D’UNE FLECHE, L’AUTRE
La soiree suit le trajet de deux fleches. La toute premiere est celle lancee des l’ouverture par Avenant, ami du fils de la famille interprete via Jean Marais ; elle atterrit dans la chambre des s?urs, Adelaide et Felicie. Courroucees, celles-ci quittent la maison pour aller aupres du « grand monde » ou elles pensent avoir un place. Belle, restee dans la chambre, nettoie le parquet qui reflete le image tel un miroir amoureux, pres de l’endroit ou la fleche s’est plantee. Avenant arrache le projectile et s’en sert Afin de entourer Belle de l’ensemble de ses bras lorsqu’il lui declare le amour et J’ai requi?te en mariage. Troublee, effrayee, Belle refuse (ce n’est pas la premiere fois, precisera-t-elle prochainement, qu’il lui fera cette proposition), car elle veut rester fille Afin de vivre avec le pere. Avenant se fait aussi plus pressant, exigeant, intrusif. Cela tente de lui voler de force un baiser, reste arrete dans cet elan via l’arrivee de Ludovic. La dualite d’Avenant, a la fois excellent garcon authentiquement epris et chenapan sans le radis qui ne fera pas grand chose de l’ensemble de ses journees et n’hesite jamais a prendre votre qu’on lui refuse, reviendra en echo inverse dans le personnage de la Bete, egalement incarne avec Jean Marais. Notre Bete est votre homme pur qui met ses richesses aux pieds en Belle et ne lui fera qu’une exige, i chaque fois ma aussi («Voulez-vous etre ma femme ?»), mais ne peut masquer ni le visage velu, ni ses instincts bestiaux faisant fremir ses narines et dresser ses oreilles des qu’un cerf gracile traverse sa propriete.
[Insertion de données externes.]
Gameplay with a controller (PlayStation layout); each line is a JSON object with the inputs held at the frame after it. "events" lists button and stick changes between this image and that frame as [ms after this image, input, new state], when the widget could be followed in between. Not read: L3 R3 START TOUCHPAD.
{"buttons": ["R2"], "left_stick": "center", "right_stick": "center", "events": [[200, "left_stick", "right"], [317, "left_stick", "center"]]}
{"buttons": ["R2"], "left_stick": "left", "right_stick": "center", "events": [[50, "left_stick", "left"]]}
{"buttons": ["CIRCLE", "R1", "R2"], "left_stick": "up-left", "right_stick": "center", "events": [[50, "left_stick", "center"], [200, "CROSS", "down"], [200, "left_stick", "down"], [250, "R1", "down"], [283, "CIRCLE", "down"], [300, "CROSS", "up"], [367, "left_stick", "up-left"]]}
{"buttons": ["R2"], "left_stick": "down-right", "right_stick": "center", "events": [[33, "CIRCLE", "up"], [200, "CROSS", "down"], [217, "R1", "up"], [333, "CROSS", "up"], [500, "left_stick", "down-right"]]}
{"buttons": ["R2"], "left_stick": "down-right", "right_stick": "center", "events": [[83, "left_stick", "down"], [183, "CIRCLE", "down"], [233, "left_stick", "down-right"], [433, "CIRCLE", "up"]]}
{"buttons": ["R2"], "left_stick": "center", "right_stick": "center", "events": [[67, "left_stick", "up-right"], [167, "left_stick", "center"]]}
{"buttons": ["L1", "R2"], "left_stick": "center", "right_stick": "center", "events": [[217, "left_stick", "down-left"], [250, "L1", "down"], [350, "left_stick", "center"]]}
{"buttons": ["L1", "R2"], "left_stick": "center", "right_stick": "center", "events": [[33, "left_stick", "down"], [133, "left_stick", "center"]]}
J’ai seconde fleche, qui clot le film, est celle decochee par la statue vivante de Diane (deesse de la chasse, elle est aussi situee a la lisiere de deux mondes et preside au passage de l’un a l’autre) et qui vient tuer dans le dos Avenant s’introduisant dans le pavillon au tresor, apres en avoir brise le dome de verre qui le surplombe. En mourant, la figure et les mains du excellent jeune homme se couvrent de poils, tandis que la Bete en ressuscitant se transforme en un prince aux cheveux d’ange et au visage…avenant (Jean Marais, i chaque fois). Il epousera Belle et l’emportera dans son royaume.
LES SOUVENIRS EPARS
Mes candelabres tenus par des mains vivantes. Mes cariatides a visages humains qui suivent des yeux les allees et venues des personnages, ou parfois leur lancent un regard effraye ou sarcastique. Notre fumee, le vent, nos nuages. La musique tel votre personnage a part entiere. Les branches qui s’ecartent, puis se referment sur le passage du pere, egare en chemin. J’ai premiere apparition d’une Bete, grande et Mega tete de chat aux yeux doux et aux canines acerees sur 1 corps svelte habille en seigneur, avec votre lourd manteau parseme de pierreries et une collerette de dentelle qui ondule lorsqu’il marche. Un cheval blanc qui sait le chemin a condition qu’on lui glisse a l’oreille : « Va ou je vais, le Magnifique, va, va, va ! » L’arrivee au ralenti de Belle dans le chateau, des escaliers, les couloirs et ces rideaux blancs qui se gonflent de vent tandis qu’elle semble flotter. Notre miroir : «… reflechissez i mon sens, je reflechirai pour vous ». La nature omnipresente, meme a l’interieur du chateau, ou le lierre court partout, aussi via le lit une Belle.